BBF:Do you have a relationship with magical practice or the word magic? If so in what ways is it significant to you? Is it related to your writing process/your politics?

AW: I believe magic as a kind of consciousness. The way language is used is magic. As a writer, I’m creating worlds and states of feeling that expand and/or manipulate the reader’s consciousness. Each poem is a room to enter, a book is another way of saying house.

BBF: How might you describe a queer occult?

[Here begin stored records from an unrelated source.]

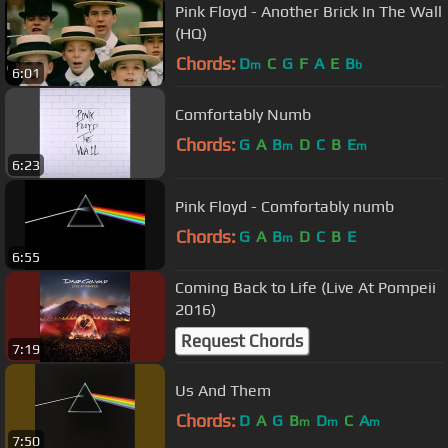
Pink Floyd - Another Brick In The Wall
(HQ)
Chords:
D
C
G
F
A
E
B
m
b
6:01
Comfortably Numb
Chords:
G
A
B
D
C
B
E
m
m
6:23
Pink Floyd - Comfortably numb
Chords:
G
A
B
D
C
B
E
m
6:55
Coming Back to Life (Live At Pompeii
2016)
Request Chords
7:19
Us And Them
Chords:
D
A
G
B
D
C
A
m
m
m
7:50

AW: If secrecy is an element of being a part of the occult, then nonheteronormative practices have operated for centuries and decades in the shadows. In the backrooms. In secrecy. In closets. What I think is necessary is mentorship, intergenerational conversations where knowledge is passed down, and the creation of archives throughout LGBTQIA communities, not just in popular cities. We need to see ourselves, diversely, to counter and balance the narratives that operate in popular culture, and create our own models for storytelling — to be queer in the fabric of our craft. Like the hammer is queer because of the queer hand that wields it, and queer is this possibility that defies our imaginary. A different kind of knowledge is able to enter our intelligence when we are open in our exchanges, we learn to use our imaginations beyond what is expected of us.

Arisa White Nye Lyn Tho

BBF: As I read your book, You’re the Most Beautiful Thing that Happened I encounter various relational constellations or vignettes of encounter that illuminate the experience of intersectional identity in various locations i.e. on a road trip, at the temple, on the bus, in dreams…can you speak to the ways the relationship between site and identity are at work in this text?

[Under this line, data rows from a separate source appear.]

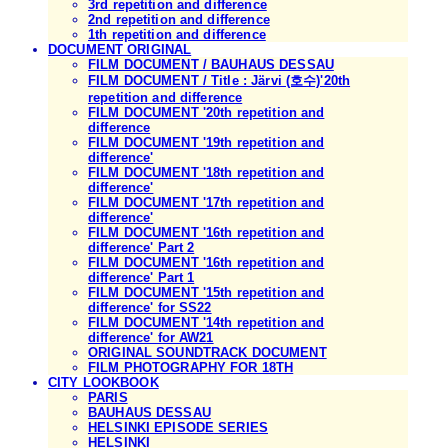
3rd repetition and difference
2nd repetition and difference
1th repetition and difference
DOCUMENT ORIGINAL
FILM DOCUMENT / BAUHAUS DESSAU
FILM DOCUMENT / Title : Järvi (호수)'20th
repetition and difference
FILM DOCUMENT '20th repetition and
difference
FILM DOCUMENT '19th repetition and
difference'
FILM DOCUMENT '18th repetition and
difference'
FILM DOCUMENT '17th repetition and
difference'
FILM DOCUMENT '16th repetition and
difference' Part 2
FILM DOCUMENT '16th repetition and
difference' Part 1
FILM DOCUMENT '15th repetition and
difference' for SS22
FILM DOCUMENT '14th repetition and
difference' for AW21
ORIGINAL SOUNDTRACK DOCUMENT
FILM PHOTOGRAPHY FOR 18TH
CITY LOOKBOOK
PARIS
BAUHAUS DESSAU
HELSINKI EPISODE SERIES
HELSINKI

AW: Every site has its ethos, its ways, customs that act on our expression, which impacts the degrees in which we live in aspects of our identity, in our bodies. The poems and verse in You’re The Most engages with this understanding in evocative ways to call attention to human behavior.

BBF: I am curious about the role earth plays in your book, I mean to say the presence of the dirt and cultivation, how this shows up at seemingly various moments in/across time. Can you speak to the role earth/growth/dirt/cultivation plays in this collection?

AW: Earth as the thing/place you’re bound to, where you will return at death. From the buried comes trees, something that will participate again in the ecosystem. When I went to graduate school, I was surrounded by farmlands. Tilled earth is so sensuous, alive, and I began to understand life in a different way than what I learned in the city; life as dynamic stillness — and from that stillness comes the corn and pumpkin for us to eat! Emotionally this collection grapples with loss, and so the earth reminded me that something will come of this pain and grief, something will grow out of the emptiness and apathy that is felt. I learned too to be with the weight of it all. A different relationship to gravity. To be here, and what it meant to be here, in the moment of life.

BBF: The East Bay Express recently wrote a lovely review of your book, calling it a “Love letter to queer black women,” and describing it as “documenting the lives of women she’s met — or conjured — throughout her tenure as a Black woman writer,” and as “a sort of communal autobiography.” Can you speak to these descriptions and how you see them operating in this work?

AW: I’m telling stories about the lives I’ve encountered, my personal experiences as well — a creative (non)fiction of lives and living. The “I” is a communal I, as a gaze, as a position, as a location. It can be shared.